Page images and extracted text
● ● ● ● ●

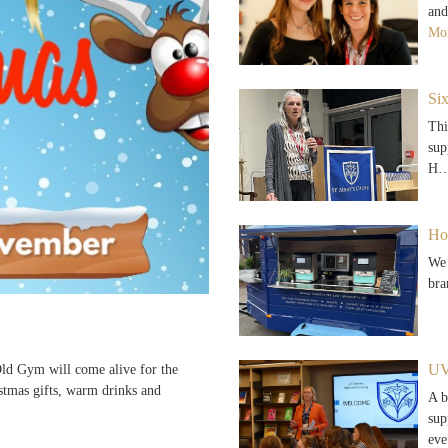
and
Mor
Si
Thi
sup
H
Ho
We 
bra
UV
d Gym will come alive for the
stmas gifts, warm drinks and
A b
sup
ev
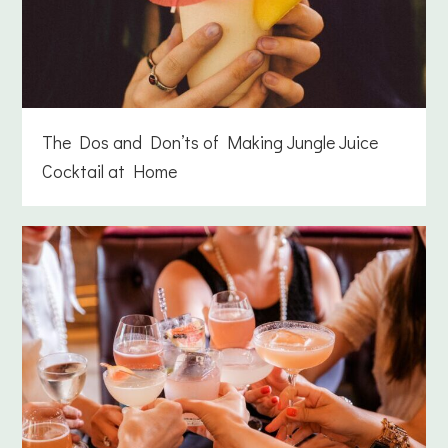
The Dos and Don’ts of Making Jungle Juice
Cocktail at Home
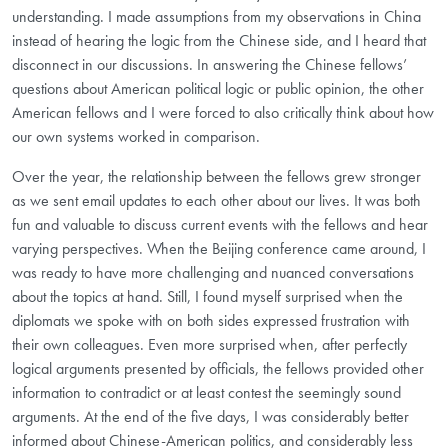
understanding. I made assumptions from my observations in China
instead of hearing the logic from the Chinese side, and I heard that
disconnect in our discussions. In answering the Chinese fellows’
questions about American political logic or public opinion, the other
American fellows and I were forced to also critically think about how
our own systems worked in comparison.
Over the year, the relationship between the fellows grew stronger
as we sent email updates to each other about our lives. It was both
fun and valuable to discuss current events with the fellows and hear
varying perspectives. When the Beijing conference came around, I
was ready to have more challenging and nuanced conversations
about the topics at hand. Still, I found myself surprised when the
diplomats we spoke with on both sides expressed frustration with
their own colleagues. Even more surprised when, after perfectly
logical arguments presented by officials, the fellows provided other
information to contradict or at least contest the seemingly sound
arguments. At the end of the five days, I was considerably better
informed about Chinese-American politics, and considerably less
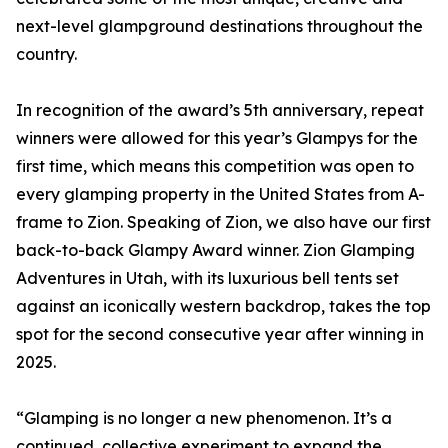
next-level glampground destinations throughout the
country.
In recognition of the award’s 5th anniversary, repeat
winners were allowed for this year’s Glampys for the
first time, which means this competition was open to
every glamping property in the United States from A-
frame to Zion. Speaking of Zion, we also have our first
back-to-back Glampy Award winner. Zion Glamping
Adventures in Utah, with its luxurious bell tents set
against an iconically western backdrop, takes the top
spot for the second consecutive year after winning in
2025.
“Glamping is no longer a new phenomenon. It’s a
continued, collective experiment to expand the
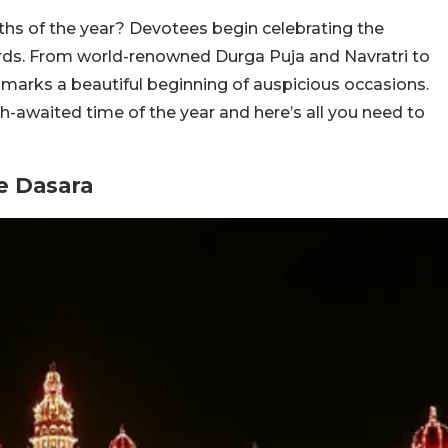
ths of the year? Devotees begin celebrating the
rds. From world-renowned Durga Puja and Navratri to
s marks a beautiful beginning of auspicious occasions.
h-awaited time of the year and here’s all you need to
e Dasara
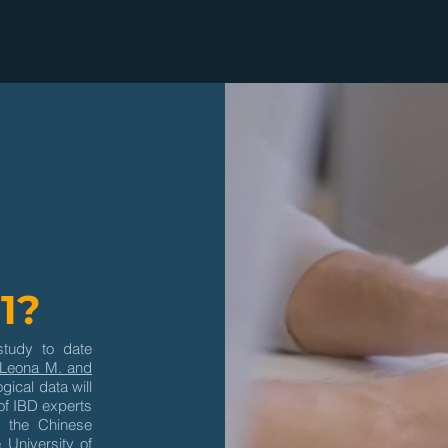
1?
study to date
Leona M. and
gical data will
of IBD experts
 the Chinese
 University of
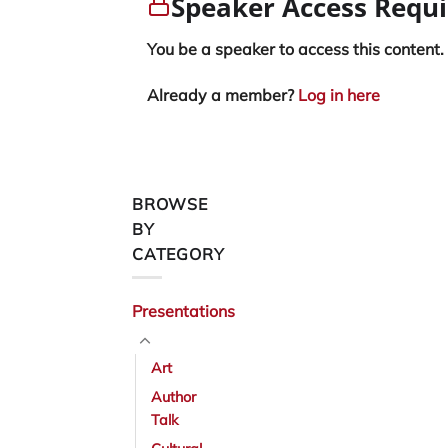
Speaker Access Requ
You be a speaker to access this content.
Already a member?
Log in here
BROWSE
BY
CATEGORY
Presentations
Art
Author
Talk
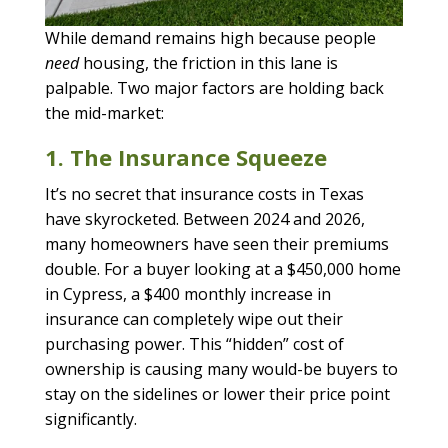
While demand remains high because people
need
housing, the friction in this lane is
palpable. Two major factors are holding back
the mid-market:
1. The Insurance Squeeze
It’s no secret that insurance costs in Texas
have skyrocketed. Between 2024 and 2026,
many homeowners have seen their premiums
double. For a buyer looking at a $450,000 home
in Cypress, a $400 monthly increase in
insurance can completely wipe out their
purchasing power. This “hidden” cost of
ownership is causing many would-be buyers to
stay on the sidelines or lower their price point
significantly.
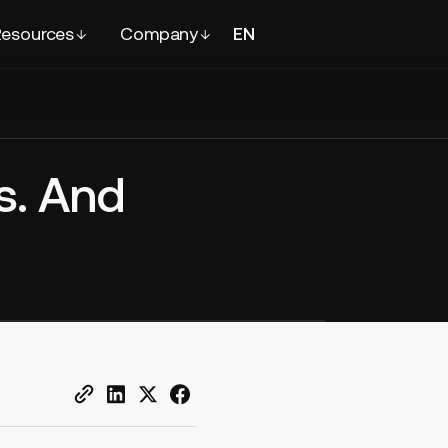
esources
Company
EN
FR
Contact
sales
s. And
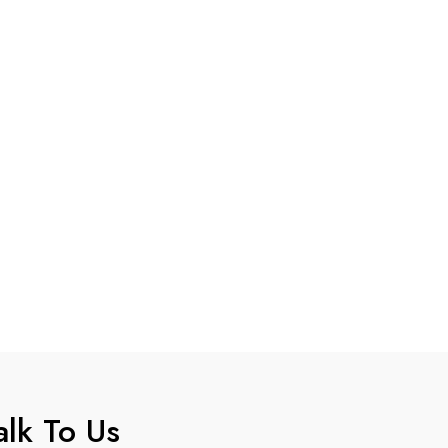
alk To Us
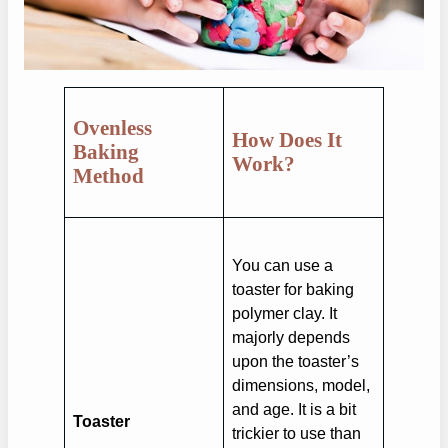
Ovenless
How Does It
Baking
Work?
Method
You can use a
toaster for baking
polymer clay. It
majorly depends
upon the toaster’s
dimensions, model,
and age. It is a bit
Toaster
trickier to use than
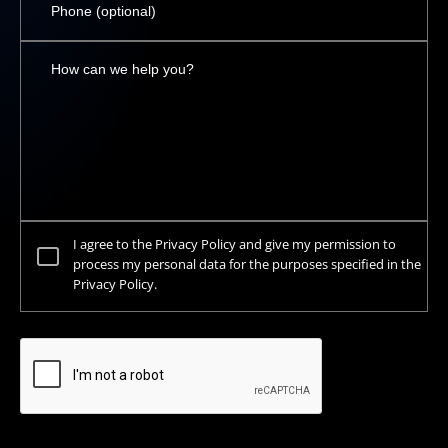
I agree to the Privacy Policy and give my permission to
process my personal data for the purposes specified in the
Privacy Policy.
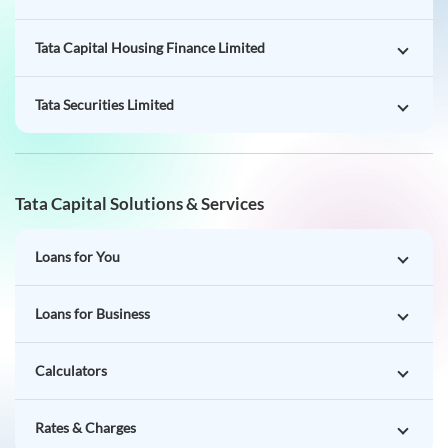
Tata Capital Housing Finance Limited
Tata Securities Limited
Tata Capital Solutions & Services
Loans for You
Loans for Business
Calculators
Rates & Charges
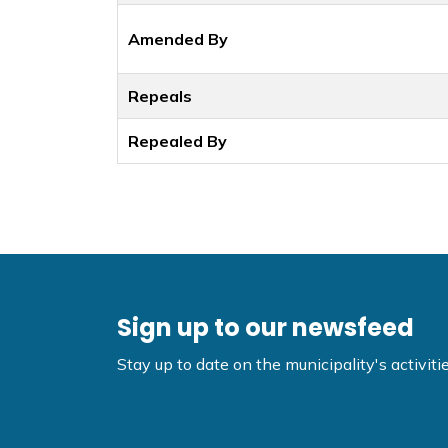
Amended By
Repeals
Repealed By
Sign up to our newsfeed
Stay up to date on the municipality's activi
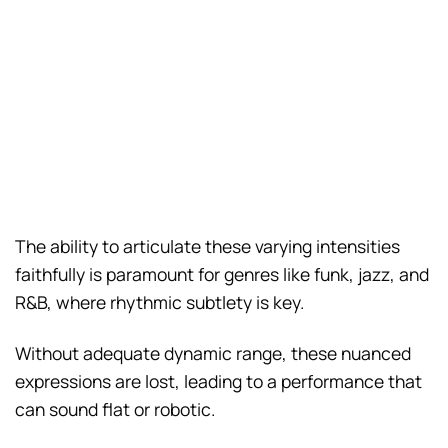
The ability to articulate these varying intensities
faithfully is paramount for genres like funk, jazz, and
R&B, where rhythmic subtlety is key.
Without adequate dynamic range, these nuanced
expressions are lost, leading to a performance that
can sound flat or robotic.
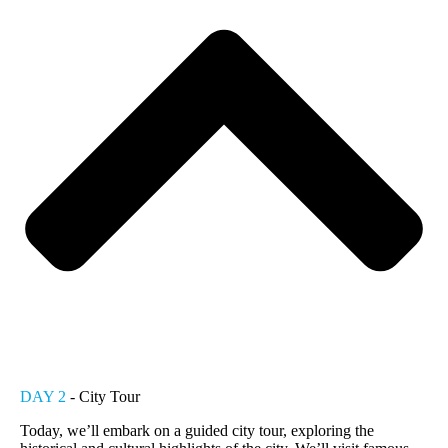
DAY 2
- City Tour
Today, we’ll embark on a guided city tour, exploring the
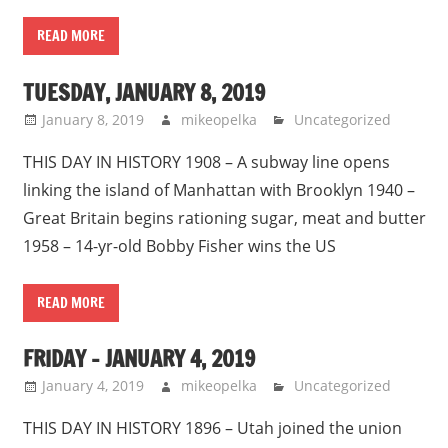
READ MORE
TUESDAY, JANUARY 8, 2019
January 8, 2019
mikeopelka
Uncategorized
THIS DAY IN HISTORY 1908 – A subway line opens
linking the island of Manhattan with Brooklyn 1940 –
Great Britain begins rationing sugar, meat and butter
1958 – 14-yr-old Bobby Fisher wins the US
READ MORE
FRIDAY – JANUARY 4, 2019
January 4, 2019
mikeopelka
Uncategorized
THIS DAY IN HISTORY 1896 – Utah joined the union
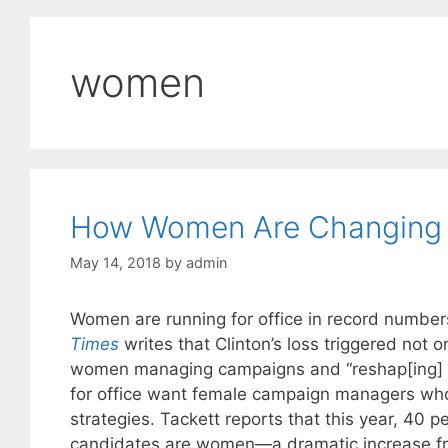
women
How Women Are Changing M
May 14, 2018
by
admin
Women are running for office in record numbers
Times
writes that Clinton’s loss triggered not 
women managing campaigns and “reshap[ing] 
for office want female campaign managers who
strategies. Tackett reports that this year, 40
candidates are women—a dramatic increase fr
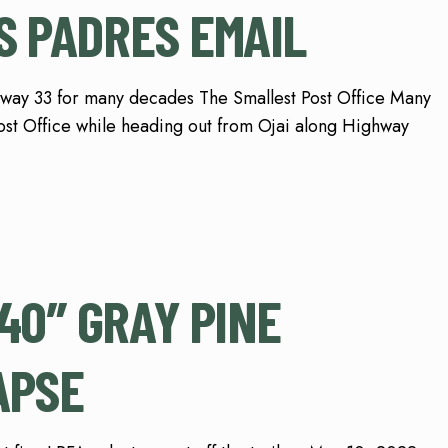
S PADRES EMAIL
hway 33 for many decades The Smallest Post Office Many
ost Office while heading out from Ojai along Highway
0″ GRAY PINE
APSE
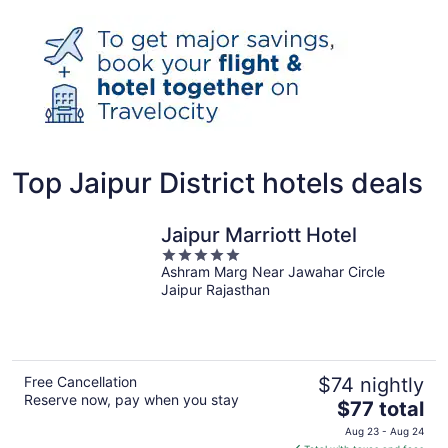
Top Jaipur District hotels deals
Jaipur Marriott Hotel
5
Ashram Marg Near Jawahar Circle
out
Jaipur Rajasthan
of
5
Free Cancellation
$74 nightly
Reserve now, pay when you stay
The
$77 total
price
Aug 23 - Aug 24
is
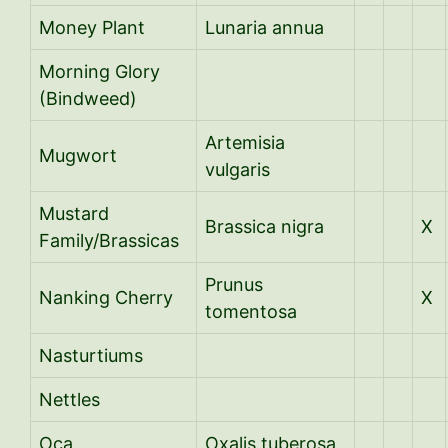
Money Plant
Lunaria annua
Morning Glory
(Bindweed)
Artemisia
Mugwort
vulgaris
Mustard
Brassica nigra
X
Family/Brassicas
Prunus
Nanking Cherry
X
tomentosa
Nasturtiums
Nettles
Oca
Oxalis tuberosa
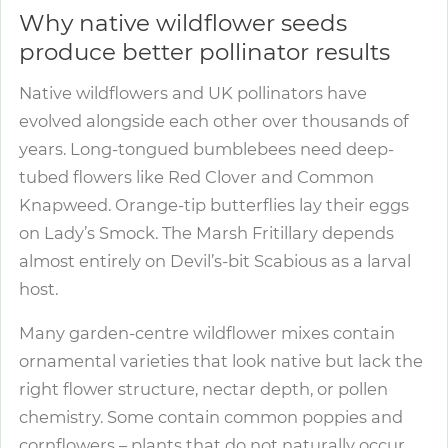
Why native wildflower seeds
produce better pollinator results
Native wildflowers and UK pollinators have
evolved alongside each other over thousands of
years. Long-tongued bumblebees need deep-
tubed flowers like Red Clover and Common
Knapweed. Orange-tip butterflies lay their eggs
on Lady’s Smock. The Marsh Fritillary depends
almost entirely on Devil’s-bit Scabious as a larval
host.
Many garden-centre wildflower mixes contain
ornamental varieties that look native but lack the
right flower structure, nectar depth, or pollen
chemistry. Some contain common poppies and
cornflowers – plants that do not naturally occur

● ● ● ● ●

ASSIGNMENT
Leave the pictures aside and give every entry above again word for word.

SOLUTION
and
Mor
Si
Thi
sup
H
Ho
We 
bra
UV
d Gym will come alive for the
stmas gifts, warm drinks and
A b
sup
ev
The Dos and Don’ts of Making Jungle Juice
Cocktail at Home
understanding. I made assumptions from my observations in China
instead of hearing the logic from the Chinese side, and I heard that
disconnect in our discussions. In answering the Chinese fellows’
questions about American political logic or public opinion, the other
American fellows and I were forced to also critically think about how
our own systems worked in comparison.
Over the year, the relationship between the fellows grew stronger
as we sent email updates to each other about our lives. It was both
fun and valuable to discuss current events with the fellows and hear
varying perspectives. When the Beijing conference came around, I
was ready to have more challenging and nuanced conversations
about the topics at hand. Still, I found myself surprised when the
diplomats we spoke with on both sides expressed frustration with
their own colleagues. Even more surprised when, after perfectly
logical arguments presented by officials, the fellows provided other
information to contradict or at least contest the seemingly sound
arguments. At the end of the five days, I was considerably better
informed about Chinese-American politics, and considerably less
next-level glampground destinations throughout the
country.
In recognition of the award’s 5th anniversary, repeat
winners were allowed for this year’s Glampys for the
first time, which means this competition was open to
every glamping property in the United States from A-
frame to Zion. Speaking of Zion, we also have our first
back-to-back Glampy Award winner. Zion Glamping
Adventures in Utah, with its luxurious bell tents set
against an iconically western backdrop, takes the top
spot for the second consecutive year after winning in
2025.
“Glamping is no longer a new phenomenon. It’s a
continued, collective experiment to expand the
ths of the year? Devotees begin celebrating the
rds. From world-renowned Durga Puja and Navratri to
s marks a beautiful beginning of auspicious occasions.
h-awaited time of the year and here’s all you need to
e Dasara
1?
study to date
Leona M. and
gical data will
of IBD experts
 the Chinese
 University of
Speaker Access Requ
You be a speaker to access this content.
Already a member?
Log in here
BROWSE
BY
CATEGORY
Presentations
Art
Author
Talk
While demand remains high because people
need
housing, the friction in this lane is
palpable. Two major factors are holding back
the mid-market:
1. The Insurance Squeeze
It’s no secret that insurance costs in Texas
have skyrocketed. Between 2024 and 2026,
many homeowners have seen their premiums
double. For a buyer looking at a $450,000 home
in Cypress, a $400 monthly increase in
insurance can completely wipe out their
purchasing power. This “hidden” cost of
ownership is causing many would-be buyers to
stay on the sidelines or lower their price point
significantly.
esources
Company
EN
FR
Contact
sales
s. And
alk To Us
Ovenless
How Does It
Baking
Work?
Method
You can use a
toaster for baking
polymer clay. It
majorly depends
upon the toaster’s
dimensions, model,
and age. It is a bit
Toaster
trickier to use than
I agree to the Privacy Policy and give my permission to
process my personal data for the purposes specified in the
Privacy Policy.
Tata Capital Housing Finance Limited
Tata Securities Limited
Tata Capital Solutions & Services
Loans for You
Loans for Business
Calculators
Rates & Charges
Amended By
Repeals
Repealed By
Sign up to our newsfeed
Stay up to date on the municipality's activi
The ability to articulate these varying intensities
faithfully is paramount for genres like funk, jazz, and
R&B, where rhythmic subtlety is key.
Without adequate dynamic range, these nuanced
expressions are lost, leading to a performance that
can sound flat or robotic.
DAY 2
- City Tour
Today, we’ll embark on a guided city tour, exploring the
READ MORE
TUESDAY, JANUARY 8, 2019
January 8, 2019
mikeopelka
Uncategorized
THIS DAY IN HISTORY 1908 – A subway line opens
linking the island of Manhattan with Brooklyn 1940 –
Great Britain begins rationing sugar, meat and butter
1958 – 14-yr-old Bobby Fisher wins the US
READ MORE
FRIDAY – JANUARY 4, 2019
January 4, 2019
mikeopelka
Uncategorized
THIS DAY IN HISTORY 1896 – Utah joined the union
women
How Women Are Changing M
May 14, 2018
by
admin
Women are running for office in record numbers
Times
writes that Clinton’s loss triggered not 
women managing campaigns and “reshap[ing] 
for office want female campaign managers who
strategies. Tackett reports that this year, 40
candidates are women—a dramatic increase fr
S PADRES EMAIL
hway 33 for many decades The Smallest Post Office Many
ost Office while heading out from Ojai along Highway
0″ GRAY PINE
APSE
Top Jaipur District hotels deals
Jaipur Marriott Hotel
5
Ashram Marg Near Jawahar Circle
out
Jaipur Rajasthan
of
5
Free Cancellation
$74 nightly
Reserve now, pay when you stay
The
$77 total
price
Aug 23 - Aug 24
is
Money Plant
Lunaria annua
Morning Glory
(Bindweed)
Artemisia
Mugwort
vulgaris
Mustard
Brassica nigra
X
Family/Brassicas
Prunus
Nanking Cherry
X
tomentosa
Nasturtiums
Nettles
Oca
Oxalis tuberosa
Why native wildflower seeds
produce better pollinator results
Native wildflowers and UK pollinators have
evolved alongside each other over thousands of
years. Long-tongued bumblebees need deep-
tubed flowers like Red Clover and Common
Knapweed. Orange-tip butterflies lay their eggs
on Lady’s Smock. The Marsh Fritillary depends
almost entirely on Devil’s-bit Scabious as a larval
host.
Many garden-centre wildflower mixes contain
ornamental varieties that look native but lack the
right flower structure, nectar depth, or pollen
chemistry. Some contain common poppies and
cornflowers – plants that do not naturally occur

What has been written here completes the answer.